Below the bend, where the country is more open, though the banks are still deep-cut, the highway to Dixon skirts the river, and for several miles we kept company with the stage.

Dixon was sighted at 10 o'clock. A circus had pitched its tents upon the northern bank, just above the dam, near where we landed for the carry, and a crowd of small boys came swarming down the bank to gaze upon us, possibly imagining, at first, that our outfit was a part of the show. They accompanied us, at a respectful distance, as we pulled the canoe up a grassy incline and down through the vine-clad arches of a picturesque old ruin of a mill. Below the dam, we rowed over to the town, about where the famous pioneer ferry used to be. It was in the spring of 1826 that John Boles opened a trail from Peoria to Galena, by the way of the present locality of Dixon, thus shortening a trail which had been started by one Kellogg the year before, but crossed the Rock a few miles above. The site of Dixon at once sprang into wide popularity as a crossing-place, Indians being employed to do the ferrying. Their manner was simple. Lashing two canoes abreast, the wheels of one side of a wagon were placed in one canoe and the opposite wheels in the other. The horses were made to swim behind. In 1827 a Peoria man named Begordis erected a small shanty here and had half finished a ferry-boat when the Indians, not favoring competition, burned the craft on its stocks and advised Begordis to return to Peoria; being a wise man, he returned. The next year, Joe Ogie, a Frenchman, one of a race that the red men loved, and having a squaw for his wife, was permitted to build a scow, and thenceforth Indians were no longer needed there as common carriers. By the time of the Black Hawk war, Dixon, from whom the subsequent settlement was named, ran the ferry, and the crossing station had henceforth a name in history. A trail in those early days was quite as important as a railroad is to-day; settlements sprang up along the improved "Kellogg's trail," and Dixon was the centre of interest in all northern Illinois. Indeed, it being for years the only point where the river could be crossed by ferry, Dixon was as important a landmark to the settlers of the southern half of Wisconsin who desired to go to Chicago, as any within their own territory.[1]
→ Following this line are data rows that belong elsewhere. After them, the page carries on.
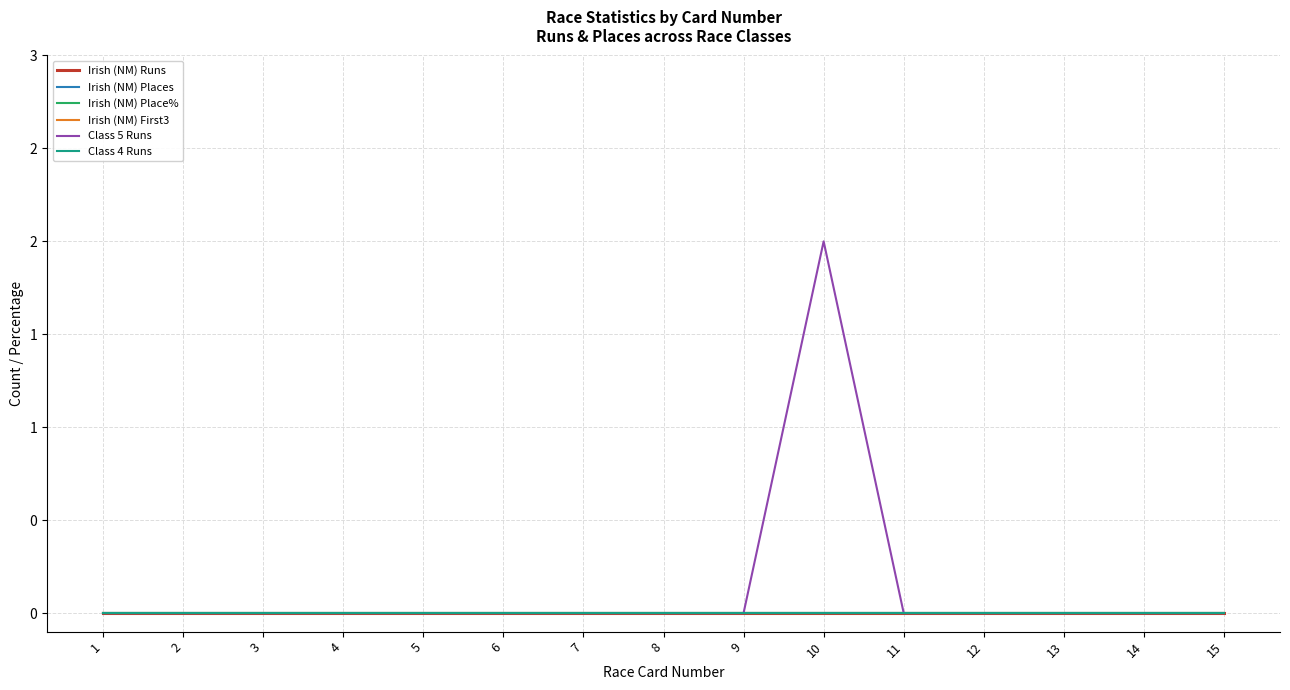

Which series has the largest total across all categories?

Class 5 Runs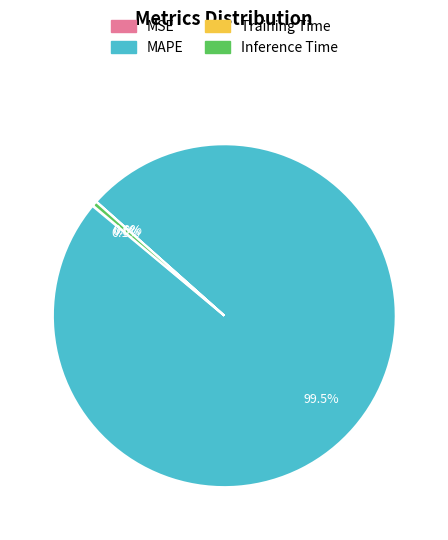

To the nearest percent, what is the difference between the MAPE and Inference Time slice percentages?

99%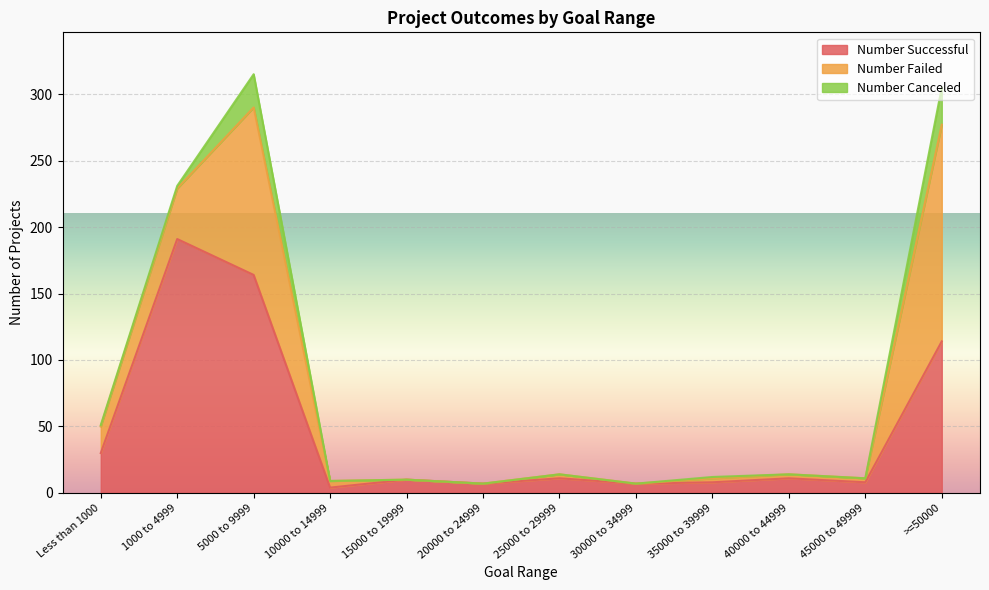

Count the number of data series in this chart.

3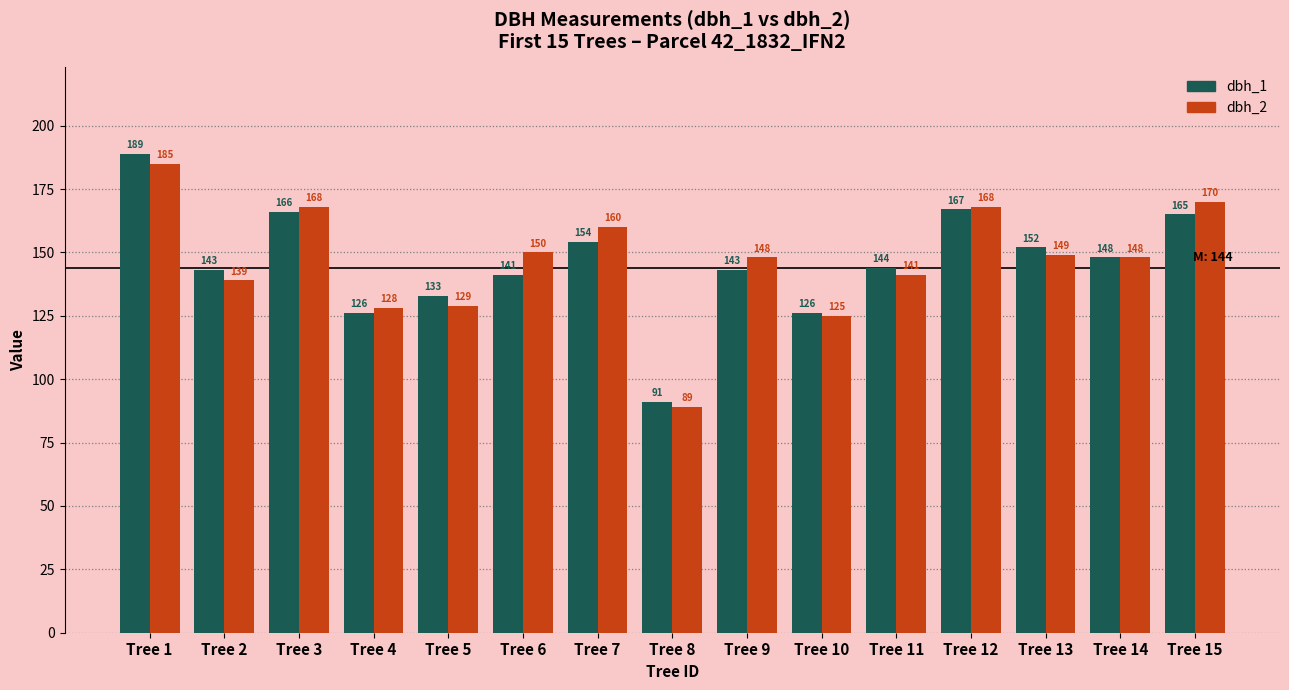

Which category has the highest value across all series?

Tree 1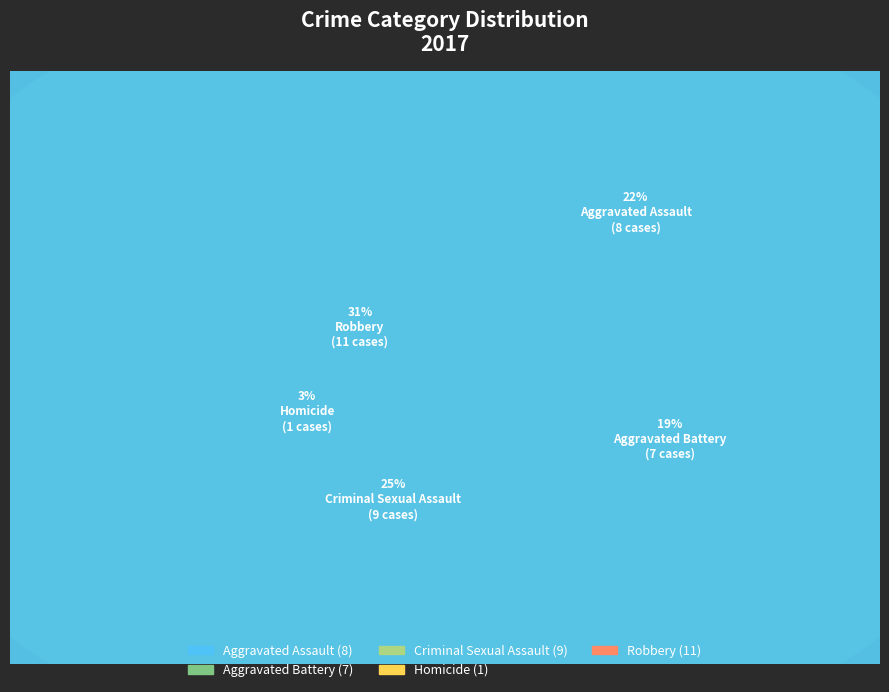

True or false: Aggravated Assault accounts for 36% of the total.

False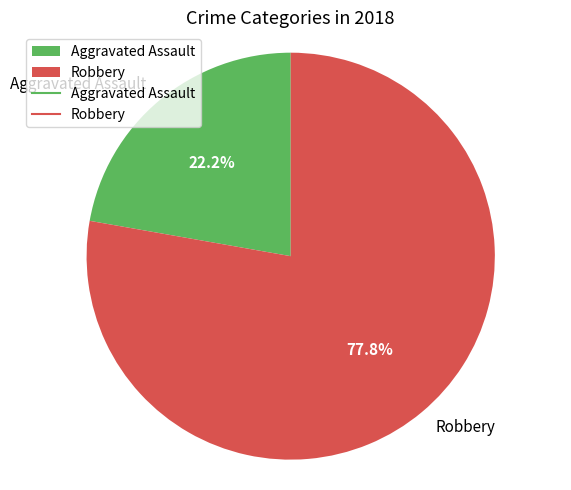

What percentage is the Robbery slice, to the nearest percent?

78%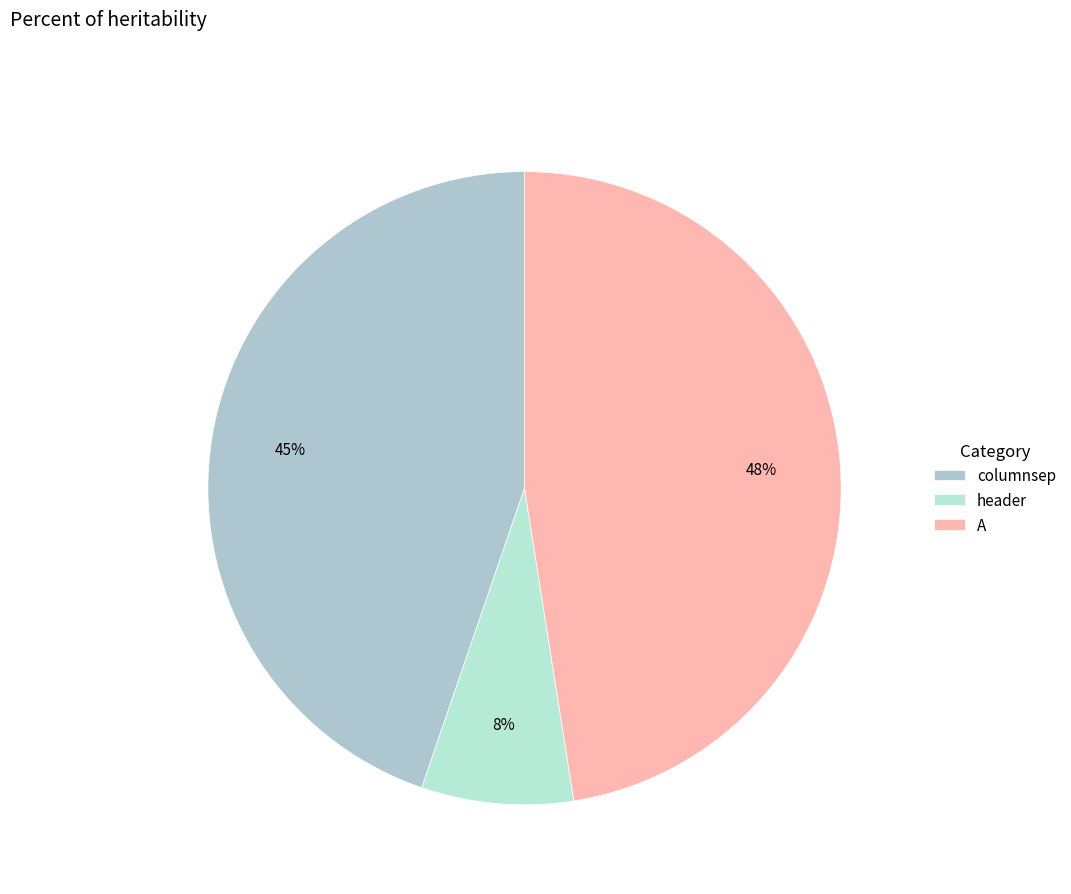

Rank the categories by value from highest to lowest.

A, columnsep, header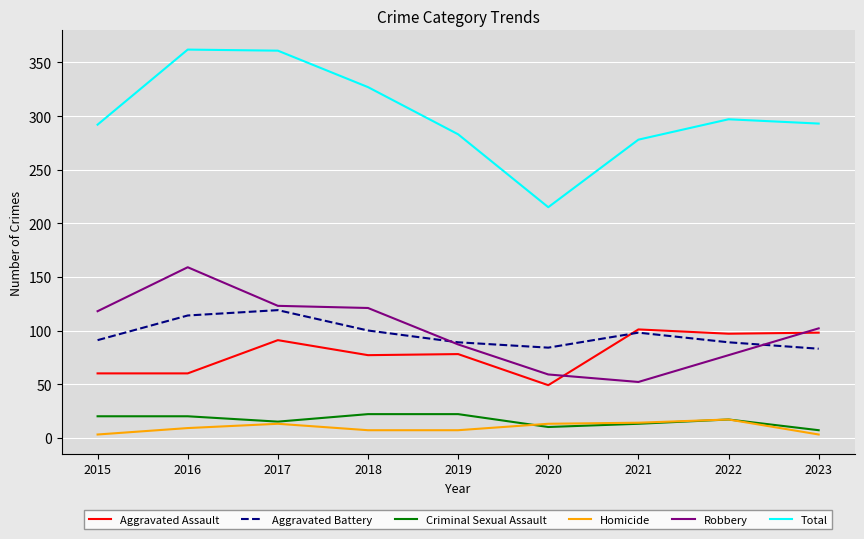

True or false: Total and Criminal Sexual Assault intersect in this chart.

False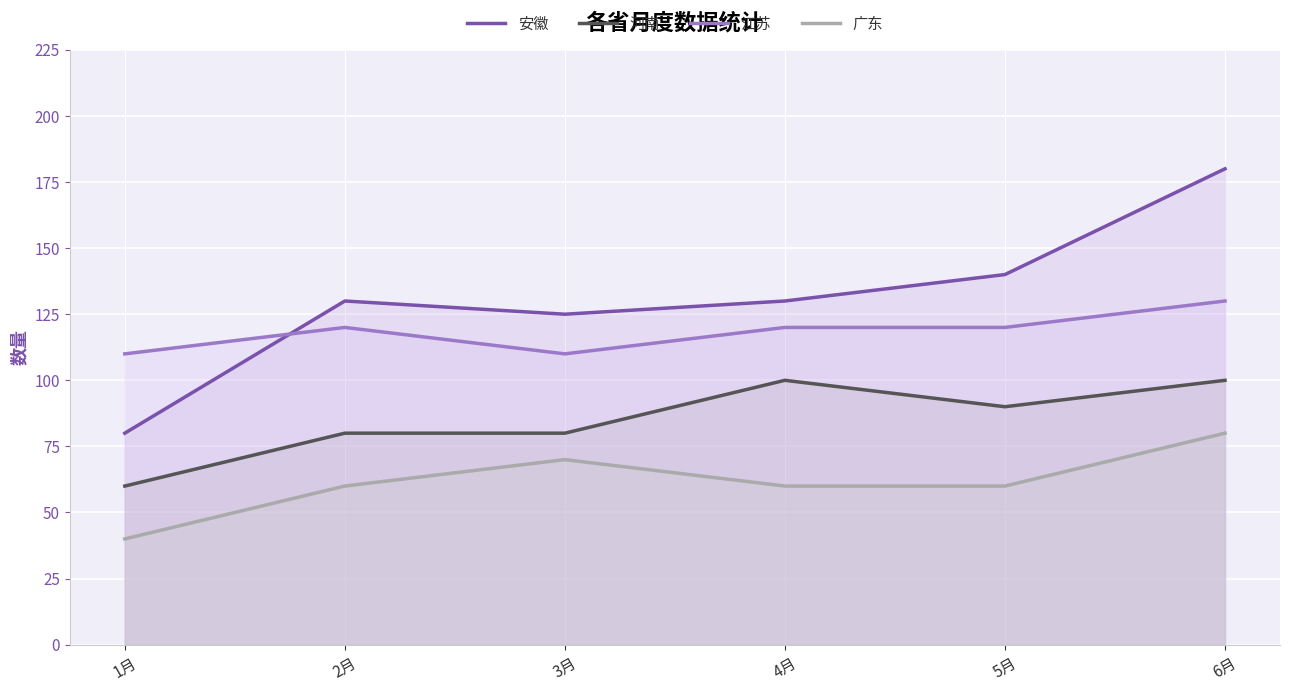

How many interior local peaks does the 广东 series have?

1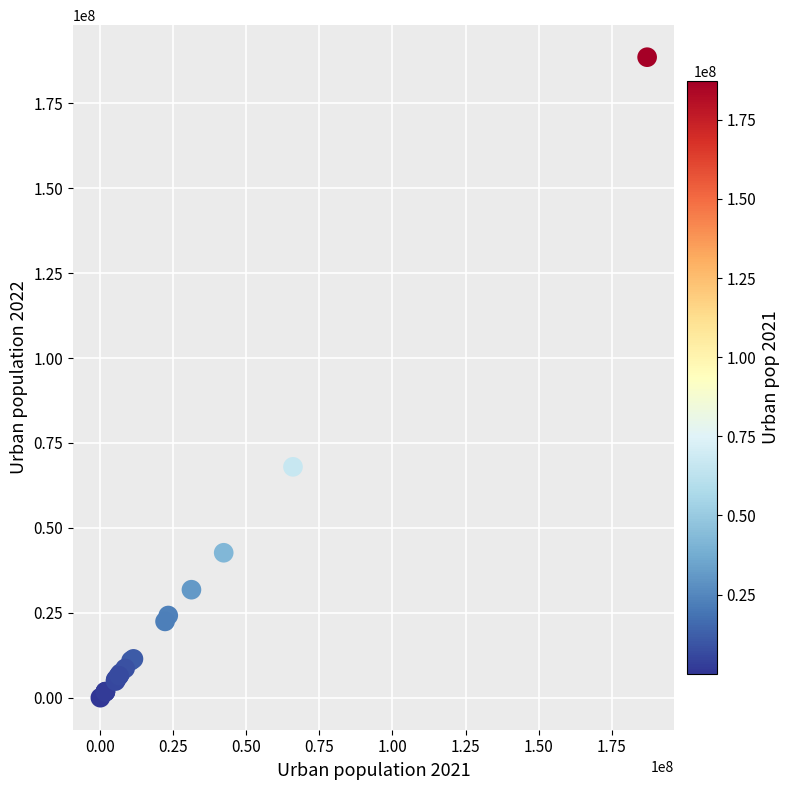

What Y value in the scatter plot is closest to 94282312?

67979820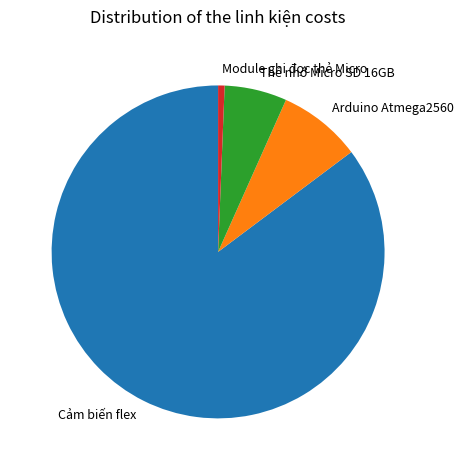

The Module ghi đọc thẻ Micro slice represents 12% of the pie. True or false?

False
The Dixon of to-day shelters four thousand inhabitants and has two or three busy mills; although it is noticeable that along the water-power there are some half-dozen mill properties that have been burned, torn down, or deserted, which does not look well for the manufacturing prospects of the place. The land along the river banks is a flat prairie some half-mile in width, with rolling country beyond, sprinkled with oak groves. The banks are of black, sandy loam, from twelve to twenty feet high, based with sandy beaches. The shores are now and then cut with deep ravines, at the mouths of which are fine, gravelly beaches, sometimes forming considerable spits. These indicate that the dry, barren gullies, the gutters of the hillocks, while innocent enough in a drought, sometimes rise to the dignity of torrents and suddenly pour great volumes of drainage into the rapidly filling river,—so often described in the journals of early travelers through this region, as "the dark and raging Rock." This sort of scenery, varied by occasional limestone palisades,—the interesting and picturesque feature of the Rock, from which it derived its name at the hands of the aborigines,—extends down to beyond Sterling.

This city, reached at 3.50 P. M., is a busy place of ten thousand inhabitants, engaged in miscellaneous manufactures. Our portage was over the south and dry end of the dam. We were helped by three or four bright, intelligent boys, who were themselves carrying over a punt, preparatory to a fishing expedition below. Amid the hundreds of boys whom we met at our various portages, these well-bred Sterling lads were the only ones who even offered their assistance. Very likely, however, the reason may be traced to the fact that this was Saturday, and a school holiday. The boys at the week-day carries were the riff-raff, who are allowed to loaf upon the river-banks when they should be at their school-room desks.